自南书房御前考校一役后,宫中明面上针对大皇子贺卓的刁难确实销声匿迹。然而,这并非意味着和平,只是争斗转入了更深的暗处。贺卓比任何人都清楚,这暂时的平静,源于他“体弱无能”的人设暂时消除了兄弟们的戒心,也源于父皇那点微薄的怜惜,而非他自身拥有了真正的力量。
这两年,诸位皇子皆已长成少年,在各自的道路上狂奔。
四皇子贺瑾无疑是风头最劲的一个。他仿佛天生就是为了军功而生,十五岁时便主动请缨前往西北边军历练。他不仅能在沙场上与士卒同甘共苦,更在几次剿匪和对戎族的冲突中展现了出色的指挥才能和狠辣果决的手腕,捷报传回,龙心大悦,赞其肖朕当年。他在军中的威望与日俱增,如同一把出鞘的利刃,寒光凛冽,对贺卓的嫡长地位构成了最直接的威胁。
二皇子贺琮与三皇子贺琅则更多地倚仗母族丽妃一系的势力,在朝中文臣与宗室间编织关系网,试图以势压人。
而五皇子,依旧保持着与贺卓的表面亲近,他勇武过人,身后也站着部分军中勋贵,是一股需要小心维系的力量。
在这激流暗涌中,清风苑依旧维持着它的“清冷”与“病弱”,但在这表象之下,贺卓从未停止过算计与挣扎。
没有人知道,在这看似无所事事的两年里,贺卓对陈琰进行了怎样苛刻的审视与试探。
陈琰依旧是那个尽职的医官,每日请脉,调整药膳。但贺卓从未放松警惕。他故意在陈琰面前流露出一些无关紧要的弱点,观察他的反应;他借着讨论医理,抛出一些敏感的政治隐喻,试探他的立场;他甚至暗中让老内侍调查过陈琰入宫前那虚无缥缈的医圣传人背景,结果自然是石沉大海。

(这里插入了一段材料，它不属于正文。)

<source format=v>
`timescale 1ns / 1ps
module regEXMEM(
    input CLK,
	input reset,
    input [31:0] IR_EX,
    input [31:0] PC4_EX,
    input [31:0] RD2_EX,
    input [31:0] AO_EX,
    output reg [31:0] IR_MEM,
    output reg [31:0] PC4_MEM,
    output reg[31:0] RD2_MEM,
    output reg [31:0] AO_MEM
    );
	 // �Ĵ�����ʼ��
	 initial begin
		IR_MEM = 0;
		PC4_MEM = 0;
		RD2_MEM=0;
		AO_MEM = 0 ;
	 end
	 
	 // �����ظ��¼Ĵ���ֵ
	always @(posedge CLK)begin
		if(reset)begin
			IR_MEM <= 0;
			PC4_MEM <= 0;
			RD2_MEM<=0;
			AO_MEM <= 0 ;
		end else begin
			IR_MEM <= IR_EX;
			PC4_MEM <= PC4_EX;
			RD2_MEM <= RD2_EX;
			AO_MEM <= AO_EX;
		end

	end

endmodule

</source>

然而,所有的试探,陈琰都安然度过。他从不主动打探,回答问题时界限分明,涉及朝政便谨慎地引回医道。他带来的药膳、茶饮确实缓解了他因思虑过重带来的不适;他教授的五禽戏也让他原本冰凉的四肢渐渐有了暖意。更重要的是,陈琰展现出的那种超越年龄的沉稳和偶尔在闲聊中流露出的、一针见血的见解,让贺卓意识到,这个人,有用,而且可能大有用处。

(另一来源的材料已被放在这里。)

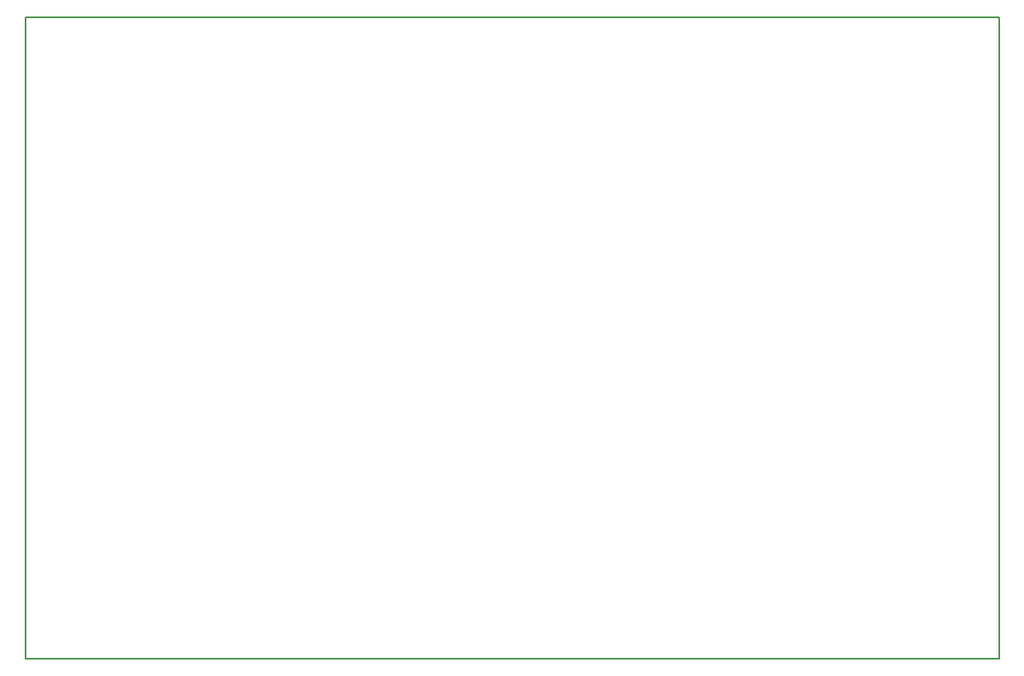
<source format=gko>
G04 Layer_Color=16711935*
%FSLAX43Y43*%
%MOMM*%
G71*
G01*
G75*
%ADD92C,0.203*%
D92*
X100000Y100000D02*
X200000D01*
X100000Y166000D02*
X200000D01*
X100000Y100000D02*
Y166000D01*
X200000Y100000D02*
Y166000D01*
M02*

</source>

风险的背后是机遇。贺卓深知,在这吃人的皇宫,他无人可用。陈琰的出现,像一个意外的变数。他决定赌一把。
他开始允许陈琰更靠近一些。陈琰似乎也察觉到了这种变化,他开始带来一些经过筛选的各地风物志、杂记。他们的谈话,渐渐从纯粹的医理,扩展到某地物产民风,分析一些政令在地方可能遇到的阻碍。陈琰从不直接给出答案,更像是一个思路清晰的引导者,激发贺卓自己的思考。
贺卓贪婪地吸收着这一切,并在内心进行着复杂的推演。他利用陈琰提供的碎片信息,拼凑朝中动向;他借体弱静养避开漩涡,暗中将所学融会贯通。他甚至开始尝试,通过陈琰出宫采买药材这个相对自由的渠道,向宫外传递一些极其隐晦、即便被截获也无法构成罪证的信息,试图接触那些被排挤的寒门士子与低阶官员。
这是一场危险的共舞。贺卓清楚,他并未完全信任陈琰。他将陈琰视为一把双刃剑,好用,但也可能伤己。他所有的依赖与亲近,都建立在严格的评估和利益计算之上。他需要陈琰的医术维持人设,,需要他这个看似中立的渠道。他在利用陈琰,同时也严密地防范着。他告诉自己,一旦陈琰有任何异动,他必须毫不犹豫地舍弃。
他清楚地知道四哥贺瑾的军功意味着什么。他需要机会,一个能展现他不同于贺瑾的、关乎民心与治理能力的机会。而陈琰,是他目前能找到的,唯一可能帮他抓住这个机会的合作者,或者说,是他在黑暗中前行时,必须倚仗的、却也不知何时会熄灭的火把。